La valeur du shekel face au dollar et à l’euro suscite également beaucoup d’intérêt depuis plusieurs mois. En effet, la volatilité du cours du shekel est très forte et après avoir atteint son niveau le plus bas en janvier 2022 (3,10ILS/$ et 3,50ILS/€), il est remonté en l’espace de quelques mois, jusqu’à atteindre un niveau de 3,46ILS/$ et de 3,65ILS/€ au 22 Mai 2022.
Le graphique représente le cours du Shekel face à l’Euro et au Dollar sur les cinq dernières années. On remarque une nette corrélation entre ces deux monnaies, bien que le Dollar se montre bien plus fort que l’Euro depuis le début de la guerre en Ukraine.
Comment expliquer la récente baisse du shekel ?

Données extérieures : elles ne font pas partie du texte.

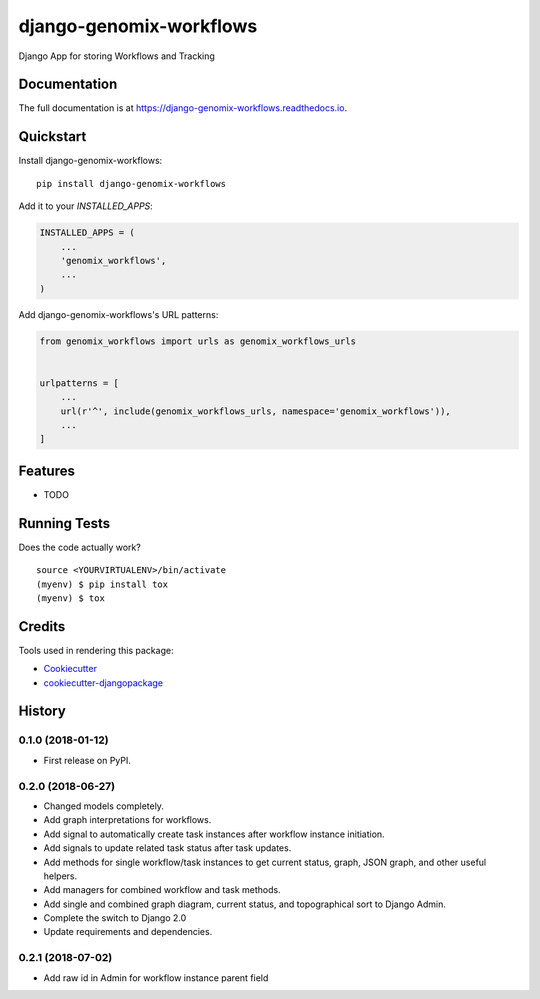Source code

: =============================
django-genomix-workflows
=============================

.. image:: https://badge.fury.io/py/django-genomix-workflows.svg
    :target: https://badge.fury.io/py/django-genomix-workflows

.. image:: https://travis-ci.org/fullrobot/django-genomix-workflows.svg?branch=develop
    :target: https://travis-ci.org/fullrobot/django-genomix-workflows

.. image:: https://codecov.io/gh/fullrobot/django-genomix-workflows/branch/develop/graph/badge.svg
    :target: https://codecov.io/gh/fullrobot/django-genomix-workflows

.. image:: https://pyup.io/repos/github/fullrobot/django-genomix-workflows/shield.svg
     :target: https://pyup.io/repos/github/fullrobot/django-genomix-workflows/
     :alt: Updates

.. image:: https://pyup.io/repos/github/fullrobot/django-genomix-workflows/python-3-shield.svg
      :target: https://pyup.io/repos/github/fullrobot/django-genomix-workflows/
      :alt: Python 3

Django App for storing Workflows and Tracking

Documentation
-------------

The full documentation is at https://django-genomix-workflows.readthedocs.io.

Quickstart
----------

Install django-genomix-workflows::

    pip install django-genomix-workflows

Add it to your `INSTALLED_APPS`:

.. code-block:: python

    INSTALLED_APPS = (
        ...
        'genomix_workflows',
        ...
    )

Add django-genomix-workflows's URL patterns:

.. code-block:: python

    from genomix_workflows import urls as genomix_workflows_urls


    urlpatterns = [
        ...
        url(r'^', include(genomix_workflows_urls, namespace='genomix_workflows')),
        ...
    ]

Features
--------

* TODO

Running Tests
-------------

Does the code actually work?

::

    source <YOURVIRTUALENV>/bin/activate
    (myenv) $ pip install tox
    (myenv) $ tox

Credits
-------

Tools used in rendering this package:

*  Cookiecutter_
*  `cookiecutter-djangopackage`_

.. _Cookiecutter: https://github.com/audreyr/cookiecutter
.. _`cookiecutter-djangopackage`: https://github.com/pydanny/cookiecutter-djangopackage




History
-------

0.1.0 (2018-01-12)
++++++++++++++++++

* First release on PyPI.

0.2.0 (2018-06-27)
++++++++++++++++++

* Changed models completely.
* Add graph interpretations for workflows.
* Add signal to automatically create task instances after workflow instance initiation.
* Add signals to update related task status after task updates.
* Add methods for single workflow/task instances to get current status, graph, JSON graph, and other useful helpers.
* Add managers for combined workflow and task methods.
* Add single and combined graph diagram, current status, and topographical sort to Django Admin.
* Complete the switch to Django 2.0
* Update requirements and dependencies.

0.2.1 (2018-07-02)
++++++++++++++++++

* Add raw id in Admin for workflow instance parent field


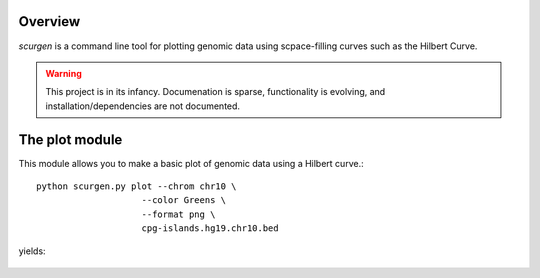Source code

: Overview
--------
`scurgen` is a command line tool for plotting genomic data using scpace-filling
curves such as the Hilbert Curve.

.. WARNING::
   This project is in its infancy.  Documenation is sparse, functionality is 
   evolving, and installation/dependencies are not documented.  

   
The plot module
---------------

This module allows you to make a basic plot of genomic data using a Hilbert 
curve.::

	python scurgen.py plot --chrom chr10 \
                            --color Greens \
                            --format png \
                            cpg-islands.hg19.chr10.bed

yields:

	.. image:: https://raw.github.com/arq5x/scurgen/master/cpg-islands.hg19.chr10.bed.png
	
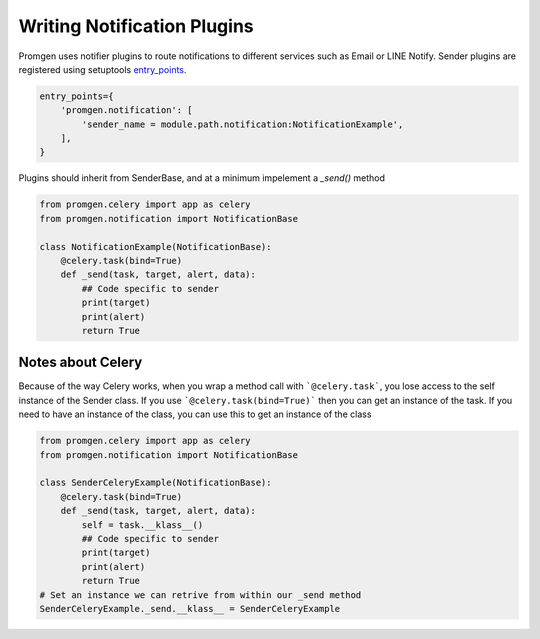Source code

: Writing Notification Plugins
============================

Promgen uses notifier plugins to route notifications to different services such as
Email or LINE Notify. Sender plugins are registered using setuptools entry_points_.

.. code-block:: python

    entry_points={
        'promgen.notification': [
            'sender_name = module.path.notification:NotificationExample',
        ],
    }


Plugins should inherit from SenderBase, and at a minimum impelement a *_send()*
method

.. code-block:: python

    from promgen.celery import app as celery
    from promgen.notification import NotificationBase

    class NotificationExample(NotificationBase):
        @celery.task(bind=True)
        def _send(task, target, alert, data):
            ## Code specific to sender
            print(target)
            print(alert)
            return True


Notes about Celery
------------------

Because of the way Celery works, when you wrap a method call with
```@celery.task```, you lose access to the self instance of the Sender class.
If you use ```@celery.task(bind=True)``` then you can get an instance of the
task. If you need to have an instance of the class, you can use this to get an
instance of the class

.. code-block:: python

    from promgen.celery import app as celery
    from promgen.notification import NotificationBase

    class SenderCeleryExample(NotificationBase):
        @celery.task(bind=True)
        def _send(task, target, alert, data):
            self = task.__klass__()
            ## Code specific to sender
            print(target)
            print(alert)
            return True
    # Set an instance we can retrive from within our _send method
    SenderCeleryExample._send.__klass__ = SenderCeleryExample


.. _entry_points: http://setuptools.readthedocs.io/en/latest/setuptools.html#automatic-script-creation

Tout d’abord, la guerre en Ukraine continue de s’enliser dans un conflit de plus longue durée. De nombreux pays ont pris parti face à la Russie qui elle, ne semble pas revenir sur ses positions. Cependant, les pays de l’Union Européenne se retrouvent dans une situation délicate concernant le gaz et pétrole russe. Pour certains pays comme la Finlande et l’Autriche, le gaz russe représente 75% de leurs importations extra-européenne de gaz, contre 25 à 50% pour la France ou l’Italie. Bruxelles a donc dévoilé un plan énergétique « Repower EU » qui a pour stratégie de se tourner davantage vers d’autres fournisseurs comme les Etats-Unis ou le Moyen-Orient. Cela a pour effet de renforcer les Etats-Unis et le dollar qui, dans ce conflit, jouent le rôle de principal soutien à l’Ukraine. Israël fait quant à elle preuve d’indépendance énergétique face à la Russie, et cherche même à devenir un futur pays exportateur de gaz depuis la découverte et l’exploitation de gisement dans ses territoires maritimes.
Tensions sécuritaires et instabilité politique
De plus, les tensions sécuritaires autour de Jérusalem et la dernière vague d’attentats qui a traversé le pays, causant la mort de 19 israéliens, a également joué défavorablement pour le Shekel. Ces périodes de tensions ont pour habitude d’affaiblir la monnaie israélienne. Cependant, cette baisse reste momentanée et le Shekel revient très rapidement à son niveau originel.
Enfin, la coalition gouvernementale, qui avait jusqu’à présent réussi à rester unie, risque désormais de se dissoudre à la suite de la résurgence du conflit. Cela pourrait engendrer de nouvelles élections et replonger le pays dans une période d’instabilité politique. Économiquement parlant, cela signifierait donc l’incapacité du gouvernement provisoire à voter les futurs budgets et les mesures nécessaires au bon développement du pays.
Ci-dessous un graphique représentant le cours du Shekel face à l’Euro et au Dollar sur les cinq dernières années. On remarque une nette corrélation entre ces deux monnaies, bien que le Dollar se montre bien plus fort que l’Euro depuis le début de la guerre en Ukraine.
Économie israélienne : quels principaux défis ?
Nous comprenons donc que malgré un contexte difficile, Israël continue de faire preuve de résilience. Elle le doit à une économie diversifiée et fortement intégrée dans le commerce mondial, notamment par son secteur des technologies de pointe. Malgré tout, des menaces pèsent sur ce petit État. Le conflit israélo-palestinien, la guerre en Ukraine, l’inflation et l’instabilité politique sont les principaux défis que le pays devra relever.